Jumat, 28 Januari 2011

Tumis Sapi Maranggi

Masih ingat kan sate sapi maranggi yang beberapa lalu aku posting ?? nah ini versi tumisnya, awalnya sih karena di rumah gak ada tusuk sate ehh iseng ditumis aja supaya cepet n rasanya enak lohhhh... silahkan dicoba ^_^



Ingredients :
500 gram daging sapi dipotong tipis
    5 siung bawang putih
    1 sdm ketumbar
    3 sdm air asam jawa
       gula merah secukupnya
       garam secukupnya




Directions :
Haluskan bumbu bawang putih, ketumbar dan garam lalu tumis sampai berbau harum. Masukkan daging sapi setelah daging berubah warna masukkan irisan gula merah dan air asam. Masak hingga matang ....



Kamis, 06 Januari 2011

Sate Sapi Maranggi

Tahun baru sudah lewat, Idul Adha apalagi.. tapi ci papap tiba-tiba ingin dibuatkan sate. Entah namanya sate apa tapi yang pasti di keluarga besarku kalaau 'nyate' bumbunya seperti ini .. yaaaa anggap lah 'Maranggi-maranggian' hehehe. Dengan bumbu ini sate bisa langsung damakan karena dagingnya sudah diberi bumbu tapi biasanya paling enak dicocol pakai sambal kecap ^_^


Ingredients :
500 gram daging sapi dipotong dadu
    5 siung bawang putih
    1 sdm ketumbar
    3 sdm air asam jawa
       gula merah secukupnya
       garam secukupnya


Directions :
Haluskan bumbu bawang putih, ketumbar, gula merah dan garam lalui masukkan air asam. Daging yang telah dipotong dadu masukkan ke dalam tusuk sate. Rendam daging selama 15 menit dengan bumbu yang telah dihaluskan  (lebih baik disimpan di lemari es) sehingga bumbu menyerap.
Lalu bakar dehhhhhhhhhh..........  (sst.. aku bakarnya di miss hepi..alias happycall doublepan)

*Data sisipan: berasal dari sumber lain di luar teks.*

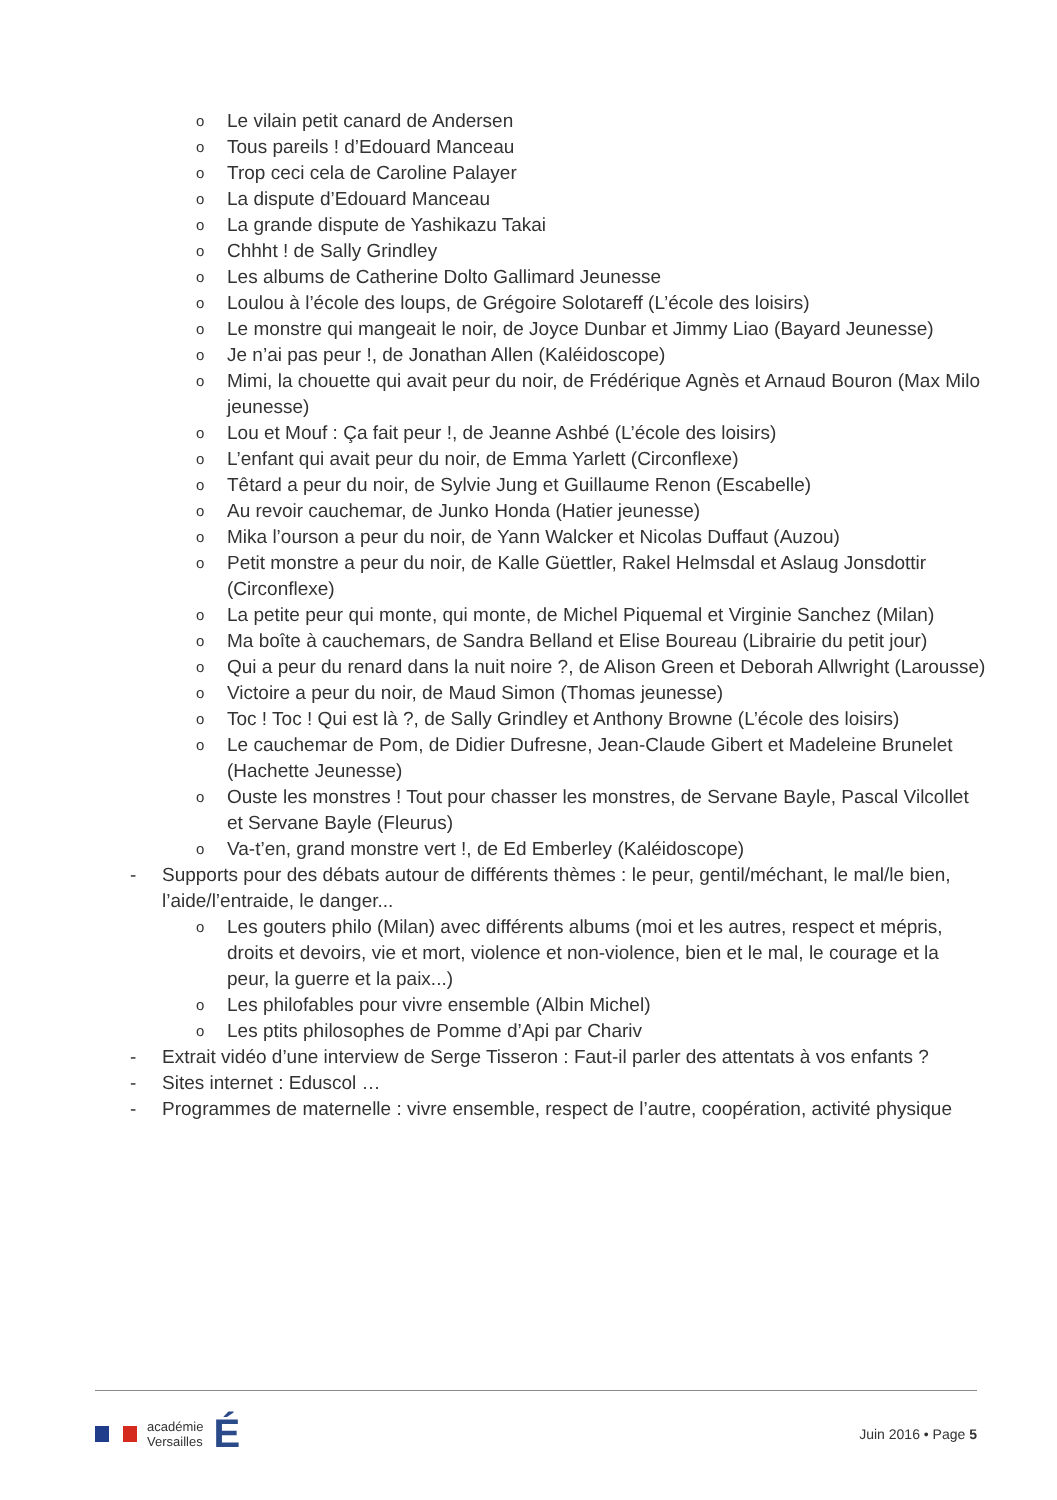Le vilain petit canard de Andersen
Tous pareils ! d’Edouard Manceau
Trop ceci cela de Caroline Palayer
La dispute d’Edouard Manceau
La grande dispute de Yashikazu Takai
Chhht ! de Sally Grindley
Les albums de Catherine Dolto Gallimard Jeunesse
Loulou à l’école des loups, de Grégoire Solotareff (L’école des loisirs)
Le monstre qui mangeait le noir, de Joyce Dunbar et Jimmy Liao (Bayard Jeunesse)
Je n’ai pas peur !, de Jonathan Allen (Kaléidoscope)
Mimi, la chouette qui avait peur du noir, de Frédérique Agnès et Arnaud Bouron (Max Milo jeunesse)
Lou et Mouf : Ça fait peur !, de Jeanne Ashbé (L’école des loisirs)
L’enfant qui avait peur du noir, de Emma Yarlett (Circonflexe)
Têtard a peur du noir, de Sylvie Jung et Guillaume Renon (Escabelle)
Au revoir cauchemar, de Junko Honda (Hatier jeunesse)
Mika l’ourson a peur du noir, de Yann Walcker et Nicolas Duffaut (Auzou)
Petit monstre a peur du noir, de Kalle Güettler, Rakel Helmsdal et Aslaug Jonsdottir (Circonflexe)
La petite peur qui monte, qui monte, de Michel Piquemal et Virginie Sanchez (Milan)
Ma boîte à cauchemars, de Sandra Belland et Elise Boureau (Librairie du petit jour)
Qui a peur du renard dans la nuit noire ?, de Alison Green et Deborah Allwright (Larousse)
Victoire a peur du noir, de Maud Simon (Thomas jeunesse)
Toc ! Toc ! Qui est là ?, de Sally Grindley et Anthony Browne (L’école des loisirs)
Le cauchemar de Pom, de Didier Dufresne, Jean-Claude Gibert et Madeleine Brunelet (Hachette Jeunesse)
Ouste les monstres ! Tout pour chasser les monstres, de Servane Bayle, Pascal Vilcollet et Servane Bayle (Fleurus)
Va-t’en, grand monstre vert !, de Ed Emberley (Kaléidoscope)
- Supports pour des débats autour de différents thèmes : le peur, gentil/méchant, le mal/le bien, l’aide/l’entraide, le danger...
Les gouters philo (Milan) avec différents albums (moi et les autres, respect et mépris, droits et devoirs, vie et mort, violence et non-violence, bien et le mal, le courage et la peur, la guerre et la paix...)
Les philofables pour vivre ensemble (Albin Michel)
Les ptits philosophes de Pomme d’Api par Chariv
- Extrait vidéo d’une interview de Serge Tisseron : Faut-il parler des attentats à vos enfants ?
- Sites internet : Eduscol …
- Programmes de maternelle : vivre ensemble, respect de l’autre, coopération, activité physique
académie
Versailles
É
Juin 2016 • Page 5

oya untuk sambal kecap ...
- rajangan cabe rawit, bawang merah dan tomat lalau disiram dengan kecap manis... simpleeeeeeeeeeeee ^_^

Sabtu, 20 November 2010

Sapi Lada Hitam (Beef Black Pepper)


Masakan ini saya biasa menyebutnya masakan 'kepepet'... Pembuatannya tidak sampai 15 menit *serius*, biasanya saya membuatnya tepat 15 menit sebelum suami pulang untuk makan siang dan memang lebih enak kalau memasaknya mendadak jadi saat disajikan masih hangat....

Ingredients :
250 gram daging sapi diiris tipis
    2 sdm mentega/minyak goreng/margarin
    3 siang bawang putih dipotng kasar
    1 siung bawang bombay diiris melintang
    2 buah cabe merahdiiris
    2 sdt lada hitam (sesuai selera loh ya)
    2 sdm kecap manis
       garam secukupnya
       gula putih secukupnya

Directions  :
1. Panaskan mentega lalu masukkan bawang putih tumis sampai harum
2. Setelah harum masukkan daging sapi, masak sampai keluar air
3. Masukkan bawang bombay, cabe merah, kecap, lada hitam, garam dan gula
4. Masak sampai matang


Note : Bawang bombay dan cabe merah  dimasukkan terakhir supaya tidak terlalu layu pada saat daging matang , tapi sesuai selera juga kalau suka bawang bombay yang matang bisa dimasukkan pada saat awal berbarengan dengan bawang putih :)

Sup Buntut (Oxtail Soup)

Ingredients :
  500 gr buntut sapi, potong menurut ruasnya
2500 ml air
  100 gr wortel potong memanjang
  100 gr kentang potong belah empat
      1 btg daun bawang
      1 btg daun seledri
    1/2 buah pala
     1/2 ruas jahe
          minyak goreng
       5 siung bawang merah
       4 siung bawang putih
     1/2 sdt merica
     1/2 sdt garam

Directions :
Rebus buntut dengan 1000ml air sampai mendidih, tiriskan lalu buang airnya
Rebus kembali buntut dengan 1500ml air lalu masukkan daun bawang, jahe dan pala, panaskan dengan api kecil sampai empuk. Lalu saring kuahnya dan masukkan kembali buntu kedalam kuah.

Panaskan minyak goreng lalu tumis bwg merah, bwg putih, merica dan garam yang telah dihaluskan.
Masukkan ke dalam rebusan buntut, tambahkan wortel dan kentang. Masak hingga matang.